**Task requirements**
[1] According to the ML flashcards, what should you do before starting Preparation & Cleaning?
[2] Using the ML flashcards, explain what Feature Engineering mainly tries to achieve and what that result points to.
[3] Carry on the ML flashcards, starting right after their last line.
##### Selected passage #####
Python ML Principles Flashcards
Learn the main steps and sub-steps of ML.
What are the four main steps in ML?
Visualisation
Cleaning and Transformation
Construction of ML model
Evaluation of ML model
What are the two main sub-steps of the Cleaning and Transformation step?
1) Data Preparation & Cleaning
2) Feature Engineering
What should you do before starting Preparation & Cleaning?
Explore the data to understand the issues that are present.
What are six sub- steps of the Data Preparation & Cleaning step?
- Recode chr strings to eliminate unrecognised characters
- Find & treat missing values
- Set correct data type and column
- Transform categorical features to increase cases
- Apply transformation to numerics to improve distributions
- Duplicate management
What’s another name for “transformation to improve distribution” ?
Feature engineering
Name a common transformation.
Log
What is the main thing we’re trying to achieve with Feature Engineering?
We’re trying to achieve distinct separation of the labelled cases, indicating better prediction.
What is a test used to evaluate linear regression accuracy?
Sum of squared errors.
Why is linear regression sometimes called Least Squares Regression?
##### Record excerpts #####
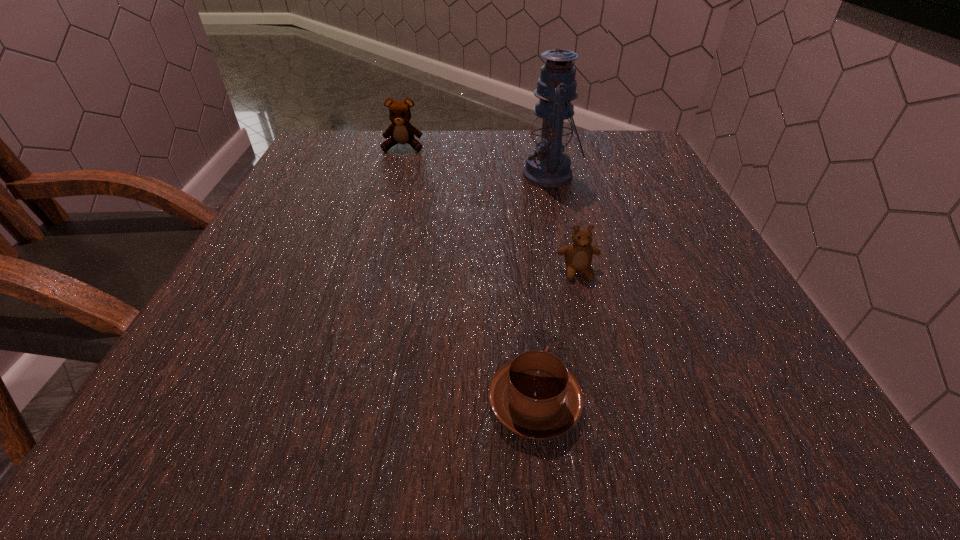
Image resolution: width=960 pixels, height=540 pixels. I want to click on lantern, so click(548, 167).

The image size is (960, 540). Find the location of `the third nearest object`. the third nearest object is located at coordinates (548, 167).

Identify the location of the taller teddy bear. (401, 131).

Find the location of a particular element. Image resolution: width=960 pixels, height=540 pixels. the farther teddy bear is located at coordinates (401, 131).

I want to click on the nearer teddy bear, so click(578, 255).

Identify the location of the right teddy bear. This screenshot has width=960, height=540. coord(578,255).

Identify the location of the nearest object. (535, 396).

Where is `the shortest object`? This screenshot has width=960, height=540. the shortest object is located at coordinates (535, 396).

You are a GUI agent. You are given a task and a screenshot of the screen. Output one action in this format:
    pyautogui.click(x=<x>, y=<y>)
    Task: Click on the vacant space located 0.160m on the front-facing side of the tallest object
    The image size is (960, 540).
    Given the screenshot: What is the action you would take?
    pyautogui.click(x=449, y=175)

Image resolution: width=960 pixels, height=540 pixels. I want to click on free space located on the front-facing side of the tallest object, so click(440, 175).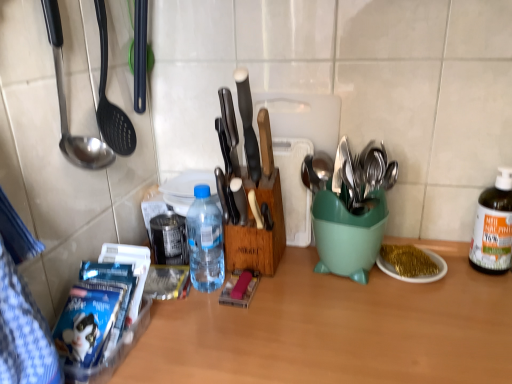
At what (x,y) coordinates should I click in order to perform the action: click on vacant space positioned to the left of green plastic spoon holder at right. Please return your answer as a coordinate pair (x, y). This screenshot has width=512, height=384. Looking at the image, I should click on (278, 288).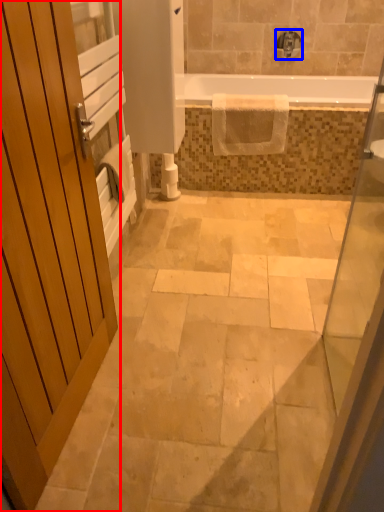
Question: Which of the following is the farthest to the observer, door (highlighted by a red box) or tap (highlighted by a blue box)?

Choices:
 (A) door
 (B) tap

Answer: (B)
#####
**Outputs by task**
[1] Explore the data to understand the issues that are present.

[2] Feature Engineering tries to achieve distinct separation of the labelled cases. That separation indicates better prediction.

[3]
Because it creates a line that minimises the square of variance (error) from the line.
With linear regression in scikit.learn what Python package should you use for your arrays?
Numpy
What are the 4 main steps for linear regression with scikit.learn?
Layout numpy arrays
Scale
Specify model object
Fit
What visualisation could you use to evaluate residuals of a regression model?
A histogram of residuals.
What two residuals histogram pattern indicate an accurate model?
- Clustering of residuals around zero.
2. Normal distribution.
If you see a multimodal residuals histogram what should you do about the non-zero modes?
Investigate what’s creating them and consider adding these features to your model.
In scikit learn, what is onehot encoding?
Conversion of multiple feature options to a numpy array, where only one row for the record shows a “1”